#### Directions:
Rewrite all the lines below as a numbered list, leaving out any blank lines.

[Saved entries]

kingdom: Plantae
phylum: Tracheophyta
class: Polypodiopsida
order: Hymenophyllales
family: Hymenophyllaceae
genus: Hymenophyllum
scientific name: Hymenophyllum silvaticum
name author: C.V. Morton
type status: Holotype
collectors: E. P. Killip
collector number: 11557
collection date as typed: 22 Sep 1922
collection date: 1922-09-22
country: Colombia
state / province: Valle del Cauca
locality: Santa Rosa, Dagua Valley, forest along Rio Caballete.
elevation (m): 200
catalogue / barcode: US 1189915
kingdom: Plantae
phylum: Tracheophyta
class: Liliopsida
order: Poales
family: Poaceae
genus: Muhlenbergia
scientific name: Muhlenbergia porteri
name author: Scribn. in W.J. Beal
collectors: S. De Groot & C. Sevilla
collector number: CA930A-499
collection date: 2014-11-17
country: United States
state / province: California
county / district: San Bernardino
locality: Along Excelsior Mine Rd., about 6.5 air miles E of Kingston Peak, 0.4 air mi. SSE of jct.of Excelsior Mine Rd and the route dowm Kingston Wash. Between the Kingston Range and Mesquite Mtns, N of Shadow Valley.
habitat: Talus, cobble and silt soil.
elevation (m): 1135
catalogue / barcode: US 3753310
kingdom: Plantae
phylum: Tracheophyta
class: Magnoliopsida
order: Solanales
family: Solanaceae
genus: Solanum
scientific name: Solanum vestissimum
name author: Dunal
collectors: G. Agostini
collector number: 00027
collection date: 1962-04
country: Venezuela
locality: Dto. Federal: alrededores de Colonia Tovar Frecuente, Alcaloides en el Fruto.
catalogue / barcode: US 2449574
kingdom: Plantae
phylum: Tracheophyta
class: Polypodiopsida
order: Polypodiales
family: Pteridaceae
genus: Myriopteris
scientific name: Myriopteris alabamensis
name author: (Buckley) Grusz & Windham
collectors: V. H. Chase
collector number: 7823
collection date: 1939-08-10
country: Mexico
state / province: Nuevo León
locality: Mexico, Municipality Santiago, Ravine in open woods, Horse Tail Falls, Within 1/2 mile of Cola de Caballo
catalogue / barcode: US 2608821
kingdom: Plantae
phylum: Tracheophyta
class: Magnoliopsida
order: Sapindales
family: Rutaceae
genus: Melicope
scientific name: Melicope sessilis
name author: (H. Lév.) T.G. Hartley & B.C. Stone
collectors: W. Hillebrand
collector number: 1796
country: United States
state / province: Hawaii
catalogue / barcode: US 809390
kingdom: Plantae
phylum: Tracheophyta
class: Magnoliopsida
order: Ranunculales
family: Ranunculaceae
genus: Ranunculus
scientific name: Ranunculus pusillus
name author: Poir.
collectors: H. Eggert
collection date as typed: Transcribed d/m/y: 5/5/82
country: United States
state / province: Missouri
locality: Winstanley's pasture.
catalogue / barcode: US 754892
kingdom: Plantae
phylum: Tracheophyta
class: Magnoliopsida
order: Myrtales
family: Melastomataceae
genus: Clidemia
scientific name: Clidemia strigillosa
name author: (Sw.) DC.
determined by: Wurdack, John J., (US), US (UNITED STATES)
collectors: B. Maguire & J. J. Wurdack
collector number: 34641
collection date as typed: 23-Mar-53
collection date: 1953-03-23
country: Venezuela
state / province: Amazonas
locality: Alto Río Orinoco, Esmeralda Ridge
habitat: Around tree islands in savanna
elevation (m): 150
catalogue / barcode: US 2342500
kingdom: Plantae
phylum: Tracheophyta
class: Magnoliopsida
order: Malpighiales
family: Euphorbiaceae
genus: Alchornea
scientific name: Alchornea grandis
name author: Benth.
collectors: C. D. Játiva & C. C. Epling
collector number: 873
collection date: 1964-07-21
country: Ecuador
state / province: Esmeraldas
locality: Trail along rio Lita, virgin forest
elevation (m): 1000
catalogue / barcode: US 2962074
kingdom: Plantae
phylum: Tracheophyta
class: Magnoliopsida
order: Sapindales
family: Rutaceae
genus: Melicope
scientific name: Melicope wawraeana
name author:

#### Task output:
1. kingdom: Plantae
2. phylum: Tracheophyta
3. class: Polypodiopsida
4. order: Hymenophyllales
5. family: Hymenophyllaceae
6. genus: Hymenophyllum
7. scientific name: Hymenophyllum silvaticum
8. name author: C.V. Morton
9. type status: Holotype
10. collectors: E. P. Killip
11. collector number: 11557
12. collection date as typed: 22 Sep 1922
13. collection date: 1922-09-22
14. country: Colombia
15. state / province: Valle del Cauca
16. locality: Santa Rosa, Dagua Valley, forest along Rio Caballete.
17. elevation (m): 200
18. catalogue / barcode: US 1189915
19. kingdom: Plantae
20. phylum: Tracheophyta
21. class: Liliopsida
22. order: Poales
23. family: Poaceae
24. genus: Muhlenbergia
25. scientific name: Muhlenbergia porteri
26. name author: Scribn. in W.J. Beal
27. collectors: S. De Groot & C. Sevilla
28. collector number: CA930A-499
29. collection date: 2014-11-17
30. country: United States
31. state / province: California
32. county / district: San Bernardino
33. locality: Along Excelsior Mine Rd., about 6.5 air miles E of Kingston Peak, 0.4 air mi. SSE of jct.of Excelsior Mine Rd and the route dowm Kingston Wash. Between the Kingston Range and Mesquite Mtns, N of Shadow Valley.
34. habitat: Talus, cobble and silt soil.
35. elevation (m): 1135
36. catalogue / barcode: US 3753310
37. kingdom: Plantae
38. phylum: Tracheophyta
39. class: Magnoliopsida
40. order: Solanales
41. family: Solanaceae
42. genus: Solanum
43. scientific name: Solanum vestissimum
44. name author: Dunal
45. collectors: G. Agostini
46. collector number: 00027
47. collection date: 1962-04
48. country: Venezuela
49. locality: Dto. Federal: alrededores de Colonia Tovar Frecuente, Alcaloides en el Fruto.
50. catalogue / barcode: US 2449574
51. kingdom: Plantae
52. phylum: Tracheophyta
53. class: Polypodiopsida
54. order: Polypodiales
55. family: Pteridaceae
56. genus: Myriopteris
57. scientific name: Myriopteris alabamensis
58. name author: (Buckley) Grusz & Windham
59. collectors: V. H. Chase
60. collector number: 7823
61. collection date: 1939-08-10
62. country: Mexico
63. state / province: Nuevo León
64. locality: Mexico, Municipality Santiago, Ravine in open woods, Horse Tail Falls, Within 1/2 mile of Cola de Caballo
65. catalogue / barcode: US 2608821
66. kingdom: Plantae
67. phylum: Tracheophyta
68. class: Magnoliopsida
69. order: Sapindales
70. family: Rutaceae
71. genus: Melicope
72. scientific name: Melicope sessilis
73. name author: (H. Lév.) T.G. Hartley & B.C. Stone
74. collectors: W. Hillebrand
75. collector number: 1796
76. country: United States
77. state / province: Hawaii
78. catalogue / barcode: US 809390
79. kingdom: Plantae
80. phylum: Tracheophyta
81. class: Magnoliopsida
82. order: Ranunculales
83. family: Ranunculaceae
84. genus: Ranunculus
85. scientific name: Ranunculus pusillus
86. name author: Poir.
87. collectors: H. Eggert
88. collection date as typed: Transcribed d/m/y: 5/5/82
89. country: United States
90. state / province: Missouri
91. locality: Winstanley's pasture.
92. catalogue / barcode: US 754892
93. kingdom: Plantae
94. phylum: Tracheophyta
95. class: Magnoliopsida
96. order: Myrtales
97. family: Melastomataceae
98. genus: Clidemia
99. scientific name: Clidemia strigillosa
100. name author: (Sw.) DC.
101. determined by: Wurdack, John J., (US), US (UNITED STATES)
102. collectors: B. Maguire & J. J. Wurdack
103. collector number: 34641
104. collection date as typed: 23-Mar-53
105. collection date: 1953-03-23
106. country: Venezuela
107. state / province: Amazonas
108. locality: Alto Río Orinoco, Esmeralda Ridge
109. habitat: Around tree islands in savanna
110. elevation (m): 150
111. catalogue / barcode: US 2342500
112. kingdom: Plantae
113. phylum: Tracheophyta
114. class: Magnoliopsida
115. order: Malpighiales
116. family: Euphorbiaceae
117. genus: Alchornea
118. scientific name: Alchornea grandis
119. name author: Benth.
120. collectors: C. D. Játiva & C. C. Epling
121. collector number: 873
122. collection date: 1964-07-21
123. country: Ecuador
124. state / province: Esmeraldas
125. locality: Trail along rio Lita, virgin forest
126. elevation (m): 1000
127. catalogue / barcode: US 2962074
128. kingdom: Plantae
129. phylum: Tracheophyta
130. class: Magnoliopsida
131. order: Sapindales
132. family: Rutaceae
133. genus: Melicope
134. scientific name: Melicope wawraeana
135. name author:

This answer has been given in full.